Last year, the McDonald’s Corporation heeded the call of the millennial workforce and moved its headquarters from suburban Oak Brook, Illinois to the Fulton Market District in downtown Chicago.
Now, the founder of the Paul Mitchell hair products company has purchased the 80-acre property. It’s still unclear what John Paul DeJoria’s plans are for the site, which includes a 331,630-square-foot headquarters building, its 130,484-square-foot Hamburger University and a 218-room Hyatt hotel.
It was also was one of 10 sites the city of Chicago submitted in its 2017 bid to lure Amazon’s second headquarters, according to Crain’s Chicago Business.
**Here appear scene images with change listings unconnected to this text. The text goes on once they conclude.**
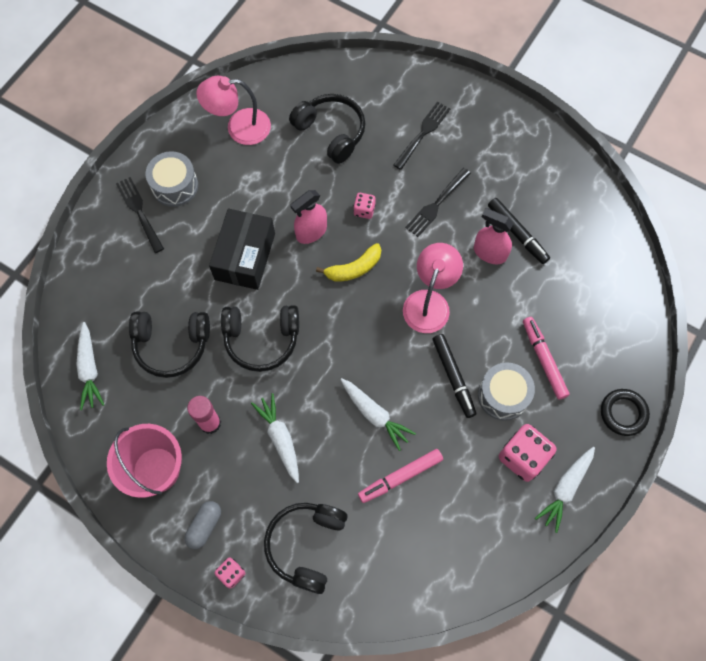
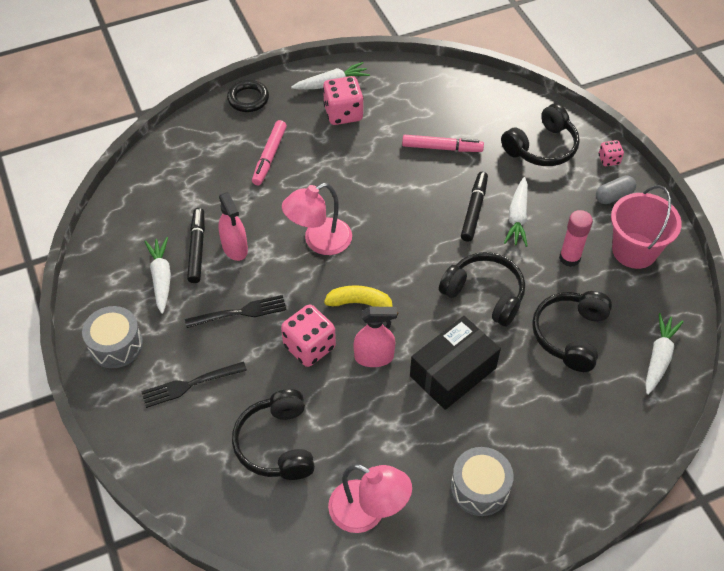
camera: 145 degrees left, 15 degrees down
(140, 212) = (534, 481): black fork -> none
(171, 345) = (570, 335): black headphones -> black headphones turned 105 degrees counterclockwise
(364, 210) = (309, 347): pink dice -> pink dice, size x1.89
(374, 414) = (430, 193): white carrot -> white carrot (161, 278)
(453, 377) = (348, 183): black marker -> black marker (474, 210)
(503, 395) = (322, 152): grey drum -> grey drum (116, 345)

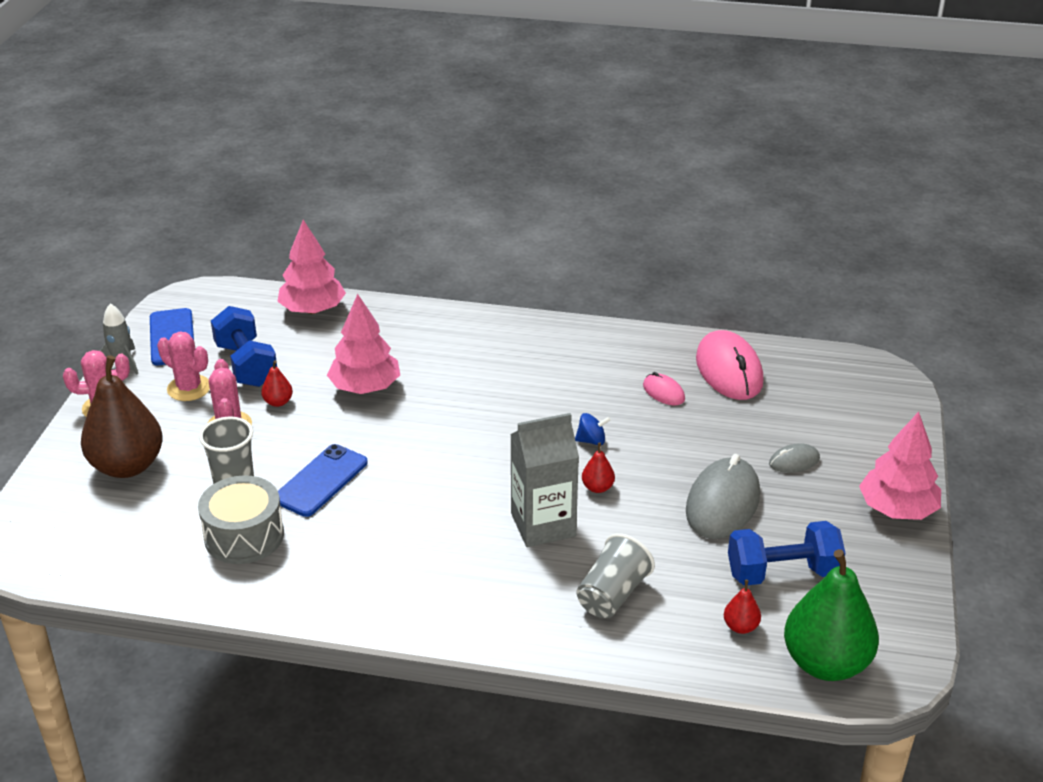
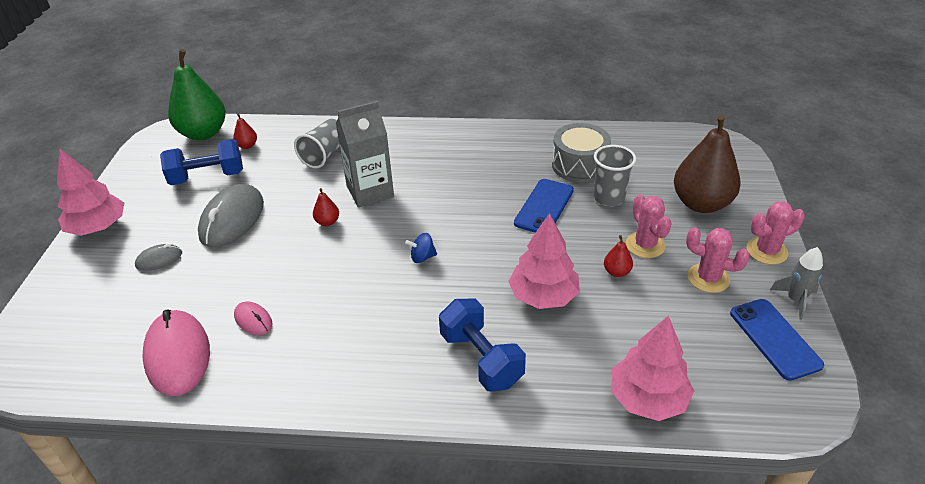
camera: 175 degrees right, 5 degrees up
(246, 365) = (672, 311): blue dumbbell -> blue dumbbell (481, 359)
(591, 440) = (329, 262): blue spinning top -> blue spinning top (422, 257)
The article points out that suburban-to-city corporate relocations have left many sprawling suburban Chicago office properties vacant and waiting to be leased by new tenants or redeveloped into new uses. Some are still languishing and inflating vacancy rates in the suburbs, but others are getting new leases on life:
- Chicago-based developer Franklin Partners renovated the vacant 354,000-square-foot former OfficeMax headquarters in Naperville and is hunting for new tenants there.
- And in Hoffman Estates, a New Jersey developer bought the vacant 1.6 million-square-foot former AT&T campus with a plan to redevelop it into a 150-acre mixed-use “metroburb” with offices, retail and restaurant space.
- In Schaumburg, the 225-acre former Motorola Solutions campus is being turned into several new uses including an assisted living and memory care facility, luxury apartments and a Topgolf venue.